Billy Karren’s use of noise with his guitar adds to the air of barely controlled chaos, with Kathi Wilcox’s bass anchoring the songs together. The chaotic atmosphere reflects the rage and confusion in the band’s songs aimed the world around them. Often that rage is expressed in brutally sarcastic lyrics, like Hannah singing “I’m a self-fulfilling porno queen, yeah” on “Lil Red” or Tobi Vail mocking British rock critic Everett True on “Hamster Baby.” No matter how hard the band thrashes, the songs they craft are so catchy they start to turn over again and again in your mind, which is of course exactly what the band wanted: to get their feminist message stuck in as many heads as possible.
Reject All American
Start with: “Capri Pants” and “Reject All American”
All the polish that makes The Singles great is here, but the songs don’t always measure up. When the band is on they are ON: “Tony Randall,” “Reject All American,” and “Capri Pants” are all amazing. Other songs like “Statement of Vindication” and “Jet Ski” are fun, but everything else is kinda average though the sentiment is there—the song “R.I.P.” is an ode to a queer friend of the band who passed away from AIDS complications.
When I was a teen I got a lot of life from the idea that Bikini Kill was looking out for fags like me, but revisiting the song now it sounds like a collection of good ideas poorly executed. The road to mediocrity is paved with good intentions.
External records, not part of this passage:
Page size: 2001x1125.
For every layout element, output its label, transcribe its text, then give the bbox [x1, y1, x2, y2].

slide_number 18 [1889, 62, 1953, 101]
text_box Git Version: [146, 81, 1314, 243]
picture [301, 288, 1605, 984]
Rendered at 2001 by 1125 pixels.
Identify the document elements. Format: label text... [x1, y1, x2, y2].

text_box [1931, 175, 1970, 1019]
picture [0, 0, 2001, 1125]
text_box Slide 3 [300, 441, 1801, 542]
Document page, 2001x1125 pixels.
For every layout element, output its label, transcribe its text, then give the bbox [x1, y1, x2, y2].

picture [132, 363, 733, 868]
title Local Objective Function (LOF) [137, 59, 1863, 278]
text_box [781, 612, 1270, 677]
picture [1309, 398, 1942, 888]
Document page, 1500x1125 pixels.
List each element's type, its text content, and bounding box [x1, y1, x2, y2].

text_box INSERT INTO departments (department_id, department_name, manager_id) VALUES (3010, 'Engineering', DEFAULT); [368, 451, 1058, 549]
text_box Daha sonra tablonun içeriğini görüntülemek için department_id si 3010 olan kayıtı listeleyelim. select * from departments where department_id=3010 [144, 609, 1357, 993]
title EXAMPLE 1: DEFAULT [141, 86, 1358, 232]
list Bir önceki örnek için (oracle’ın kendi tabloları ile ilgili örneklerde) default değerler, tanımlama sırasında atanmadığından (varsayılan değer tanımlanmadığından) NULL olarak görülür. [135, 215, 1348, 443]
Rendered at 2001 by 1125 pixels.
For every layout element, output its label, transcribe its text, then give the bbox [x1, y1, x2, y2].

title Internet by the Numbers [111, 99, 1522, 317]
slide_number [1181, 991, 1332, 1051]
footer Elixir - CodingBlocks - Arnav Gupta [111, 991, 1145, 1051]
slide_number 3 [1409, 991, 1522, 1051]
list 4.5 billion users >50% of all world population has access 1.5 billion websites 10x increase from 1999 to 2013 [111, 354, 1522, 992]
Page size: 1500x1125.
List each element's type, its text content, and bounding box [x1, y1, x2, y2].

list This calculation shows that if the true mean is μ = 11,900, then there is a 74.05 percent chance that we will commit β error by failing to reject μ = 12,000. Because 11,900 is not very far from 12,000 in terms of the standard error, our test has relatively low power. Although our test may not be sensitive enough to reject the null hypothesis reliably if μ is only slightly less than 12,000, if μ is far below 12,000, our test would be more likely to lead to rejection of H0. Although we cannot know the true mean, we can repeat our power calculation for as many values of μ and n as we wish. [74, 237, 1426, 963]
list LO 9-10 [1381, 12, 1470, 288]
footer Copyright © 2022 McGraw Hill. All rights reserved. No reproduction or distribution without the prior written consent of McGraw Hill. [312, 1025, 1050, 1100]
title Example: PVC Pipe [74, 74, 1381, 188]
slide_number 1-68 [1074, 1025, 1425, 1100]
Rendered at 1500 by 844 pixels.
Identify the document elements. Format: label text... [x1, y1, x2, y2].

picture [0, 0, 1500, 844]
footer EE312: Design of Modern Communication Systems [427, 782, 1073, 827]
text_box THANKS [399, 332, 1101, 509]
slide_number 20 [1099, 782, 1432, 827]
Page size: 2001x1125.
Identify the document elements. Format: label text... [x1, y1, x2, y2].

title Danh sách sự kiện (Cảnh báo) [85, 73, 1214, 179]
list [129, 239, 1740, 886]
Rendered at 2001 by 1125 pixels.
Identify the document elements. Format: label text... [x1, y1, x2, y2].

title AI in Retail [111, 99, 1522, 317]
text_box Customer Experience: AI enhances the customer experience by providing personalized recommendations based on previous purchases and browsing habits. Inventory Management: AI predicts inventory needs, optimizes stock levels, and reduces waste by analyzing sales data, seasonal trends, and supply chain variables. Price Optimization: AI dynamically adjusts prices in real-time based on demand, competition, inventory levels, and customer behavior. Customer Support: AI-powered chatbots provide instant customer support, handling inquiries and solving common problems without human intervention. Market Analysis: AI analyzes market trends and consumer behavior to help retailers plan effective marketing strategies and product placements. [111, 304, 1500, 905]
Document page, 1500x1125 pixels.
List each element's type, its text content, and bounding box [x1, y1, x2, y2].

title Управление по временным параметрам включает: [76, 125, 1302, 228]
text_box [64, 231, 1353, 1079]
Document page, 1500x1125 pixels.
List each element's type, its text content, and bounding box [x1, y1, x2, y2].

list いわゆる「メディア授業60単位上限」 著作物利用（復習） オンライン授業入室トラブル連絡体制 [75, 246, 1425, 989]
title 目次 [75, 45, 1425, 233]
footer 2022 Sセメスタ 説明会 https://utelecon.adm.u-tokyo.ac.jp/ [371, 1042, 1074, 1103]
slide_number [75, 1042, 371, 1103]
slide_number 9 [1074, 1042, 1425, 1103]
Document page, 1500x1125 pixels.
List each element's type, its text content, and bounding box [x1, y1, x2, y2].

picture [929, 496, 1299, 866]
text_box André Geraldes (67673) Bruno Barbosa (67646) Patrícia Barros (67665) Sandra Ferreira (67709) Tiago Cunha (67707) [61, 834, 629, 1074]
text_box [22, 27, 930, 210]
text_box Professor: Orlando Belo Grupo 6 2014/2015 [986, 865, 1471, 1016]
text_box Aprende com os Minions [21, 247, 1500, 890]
Reject All American is the sound of Bikini Kill getting set in their ways, with attempts to break out of their already established sound resulting in more failure than success.
Start with: “Rebel Girl” and “New Radio”
Released in 1998, The Singles is the most polished, accessible, and potent representation of Bikini Kill. It’s a combination of three of the band’s 7″ singles: 1993’s New Radio and 1995’s The Anti-Pleasure Dissertation and I Like Fucking. At the time singles were more en vouge in the scene then full-length albums, so it makes sense that Bikini Kill’s most potent songs existed as 7 inches as opposed to album tracks. The songs sound fully alive here. Karren’s guitar work sounds the clearest and most menacing of the band’s career, and Kathleen’s vocals are finally given the studio attention they deserve. This attention to craft, combined with firecracker songs, makes it the ideal album for new listeners of the band.
Right from the jump, the band twists together seduction, menace, and the thrill of breaking the rules with Joan Jett on “New Radio.” They follow that wallop with their anthem “Rebel Girl” here in its final phoenix form: a catchy as heck love letter to transgressive feminist grrrls everywhere. Another highlight is “I Like Fucking,” a declaration of love for sex in a world of rape that delivers its own thrill when Kathleen Hanna screams “how to LOOSE CONTROL” like her jaw is unhinging.
There are simply too many brilliant lines to list all here, so I’ll stick with two: “I am not some lame sorority queen / taking you home to meet my daddy” (“Demi Rep”) and “Just cuz my world sweet sister / is so fucking goddamn full of rape / does that mean my body must always be a source of pain? / Oh no no no. I believe in the radical possibilities of pleasure, babe.” (“I Like Fucking”).
So much of Bikini Kill’s notoriety is tied up in Kathleen Hanna, but Tobi Vail was equally key to the band’s message and music, and the album’s closer “I Hate Danger” is one of Bikini Kill’s most underrated songs: it’s both a personal tale of feeling out of place in a group of friends and a condemnation of the toxic boys club environment and the ideologies that spring out of them. Even though the album wasn’t initially conceived as a long player, simply a collection of singles, it’s the band’s greatest work.